§ RESPONDA AO SEGUINTE
A – Responda, com base no texto sobre Ronda Rousey:
(i) Quem declarou, em 2011, que "nunca" veríamos mulheres lutando na UFC?
(ii) Para quem Ronda Rousey perdeu uma luta pela última vez, nos jogos olímpicos de 2008?
(iii) Quanto tempo durou a primeira luta de MMA profissional de Rousey?
B – Retome o texto sobre Ronda Rousey e prossiga a partir de sua última frase.

§ TEXTO FORNECIDO

A Ronda Rousey é uma prova viva contra a ideia prevalecente de que mulheres são inerentemente inferiores fisicamente. Mas ela faz questão de se distinguir das “outras” mulheres, escreve Stephanie Convery.


Ronda Rousey já foi chamada de tudo, desde aberração até feminista.


Invicta nas artes marciais na categoria peso galo da UFC, ela frequentemente leva crédito por ter sozinha mudado a dinâmica de gênero no esporte que é um dos mais populares do mundo.


As supostas credenciais feministas da Ronda em parte existem por conta dessa inovação: em 2011, Dana White, presidente do Ultimate Fighting Championship, disse que "nunca" veríamos mulheres lutando na UFC. Agora, seu campeão mais bem pago é uma mulher loira de 1,70m. Mas quão feminista é a Rousey, realmente?


Em alguns aspectos, histórias sobre ela parecem ter saído direto de uma lenda urbana. Em um incidente particularmente interessante, a Rousey foi ao cinema com seus amigos, confrontou uma mulher que tinha sido rude e alguns rapazes que a acompanhavam ficaram ofendidos e decidiram defende-la. Mas, quando o confronto se tornou físico, eles descobriram da pior forma possível que a mulher bonita com um vestido de estampa de leopardo era uma artista marcial de elite que em breve ganharia uma medalha de bronze no judô competindo nos jogos olímpicos de Beijing.


Nesses mesmos jogos olímpicos, em 2008, a Ronda perdeu uma luta pela última vez: para a judoca holandesa Edith Bosch. O domínio de Ronda Rousey nas artes marciais desde então tem sido tão completo que os espectadores podem se considerar sortudos se assistirem uma luta que dure mais de um minuto. Sua primeira luta de MMA profissional durou 25 segundos; suas duas desafiadoras mais recentes para o título do peso galo da UFC, a Bethe Correia e a Cat Zingano, duraram 34 e 14 segundos respectivamente. Isso não quer dizer que sua oponente para a luta do título deste domingo em Melbourne deve ser subestimada – a ex-campeã de boxe Holly Holm, de 34 anos, também segue invicta com 9 vitórias e 0 derrotas no MMA e a disputa deve atrair multidões.

§ DADOS APRESENTADOS
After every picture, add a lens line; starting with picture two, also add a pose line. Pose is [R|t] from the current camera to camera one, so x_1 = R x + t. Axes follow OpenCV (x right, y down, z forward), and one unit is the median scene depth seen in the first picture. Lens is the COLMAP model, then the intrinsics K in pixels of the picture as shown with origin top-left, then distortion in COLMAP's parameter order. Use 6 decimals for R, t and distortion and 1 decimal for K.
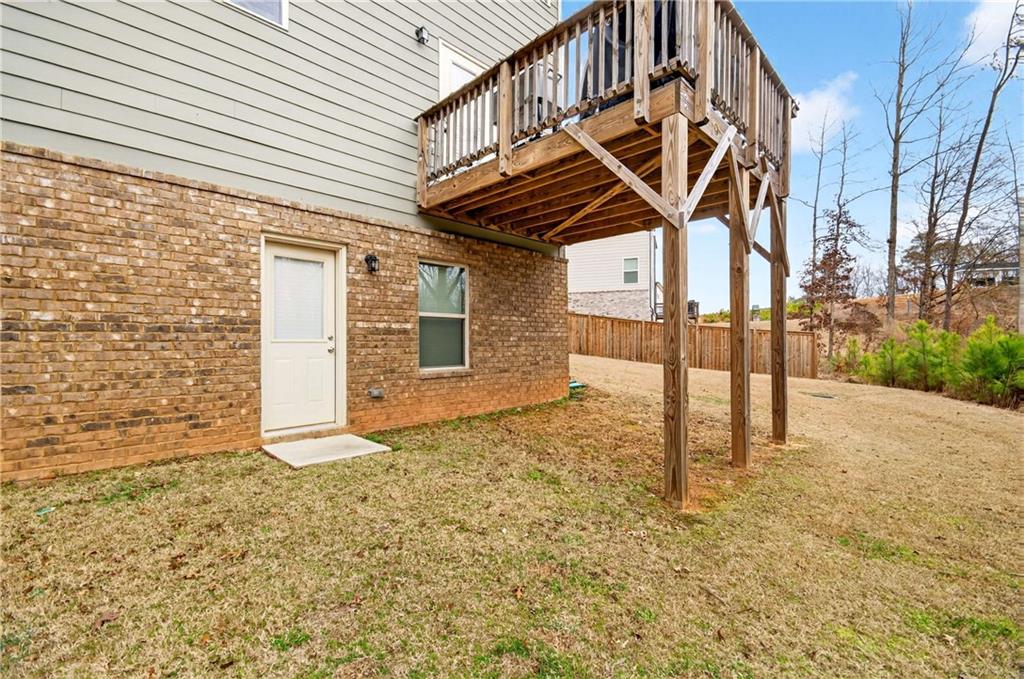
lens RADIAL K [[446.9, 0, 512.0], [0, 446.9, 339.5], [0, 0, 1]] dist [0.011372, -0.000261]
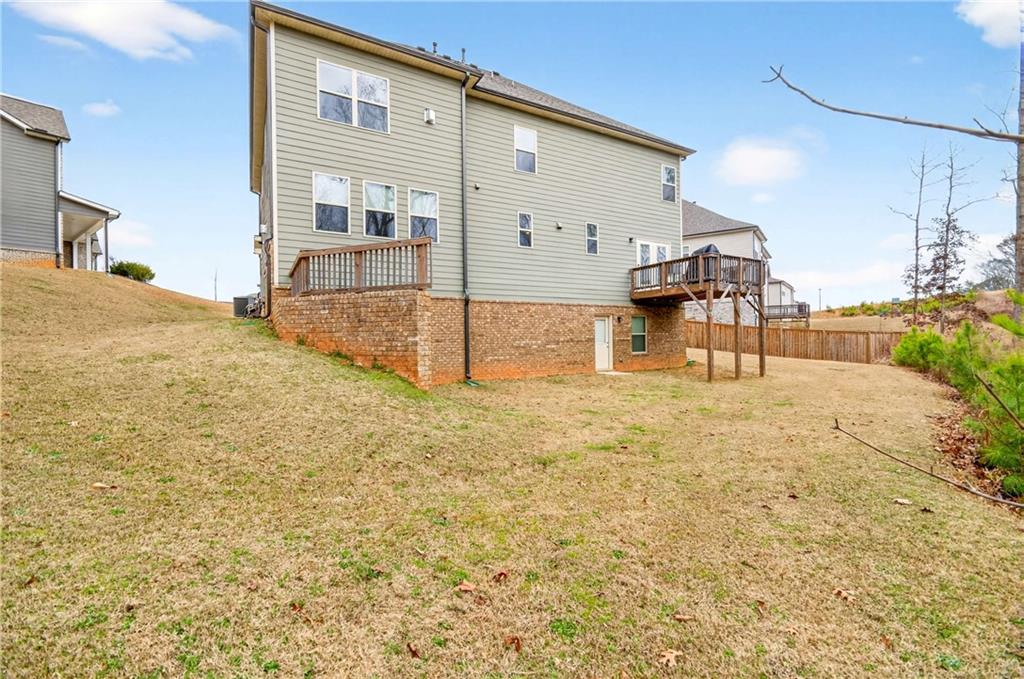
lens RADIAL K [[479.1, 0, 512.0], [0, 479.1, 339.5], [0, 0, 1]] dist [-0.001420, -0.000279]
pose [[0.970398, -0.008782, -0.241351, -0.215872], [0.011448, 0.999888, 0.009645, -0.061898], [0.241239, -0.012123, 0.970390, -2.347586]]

§ RESPOSTAS DO EXERCÍCIO
A –
(i) Dana White, presidente do Ultimate Fighting Championship.
(ii) A judoca holandesa Edith Bosch.
(iii) 25 segundos.

B –
O sucesso de Rousey em um esporte físico e tão estereotipado como masculino com certeza merece atenção e respeito. Ela também já passou por muitas dificuldades pessoais: o suicídio do seu pai quando ela tinha oito anos de idade; um relacionamento intenso e difícil com sua mãe; distúrbios alimentares induzidos por competição; períodos de sua vida que não tinha onde morar, pobreza e abuso de drogas. As respostas dela em relação aos previsíveis comentários sexistas e mal-intencionados sobre sua forma física, que ela sofre por ser uma mulher que desafia a compreensão tradicional do que as mulheres são capazes mental e fisicamente (músculos fortes, velocidade e foco, isso sem mencionar os recordes quebrados no esporte), sempre foram afiadas e corajosas.


Mas apesar de tudo isso, Rousey parece sentir sempre a necessidade de se distinguir das “outras” mulheres - “as vadias que não fazem nada da vida”, como ela as chama - que supostamente passam a vida toda atrás de homens, que não trabalham e não cuidam de si próprias, cujo único objetivo é encontrar um milionário que “cuide bem delas”. Porém, esse também é um estereótipo, e um bem machista por sinal.


É a encarnação contemporânea das ideias do século 18 que mostram mulheres como seres passivos, subordinados, como objetos ornamentais, muitas vezes fúteis e materialistas e, literalmente, a propriedade dos homens. Invocar esse estereótipo tem como objetivo colocar a Ronda em um distinto subconjunto de mulheres “aceitáveis”: ela é uma mulher, mas não é uma daquelas mulheres.


Isso é algo que Molly Lambert, colunista e ex-escritora do blog Grantland, diz ser “a menina no clube dos meninos” – isso é, de certa maneira, uma tática de sobrevivência, e uma empregada particularmente por mulheres em ambientes sexistas ou dominados por homens. E a UFC – na verdade, esportes de combate no geral – é com certeza essas duas coisas.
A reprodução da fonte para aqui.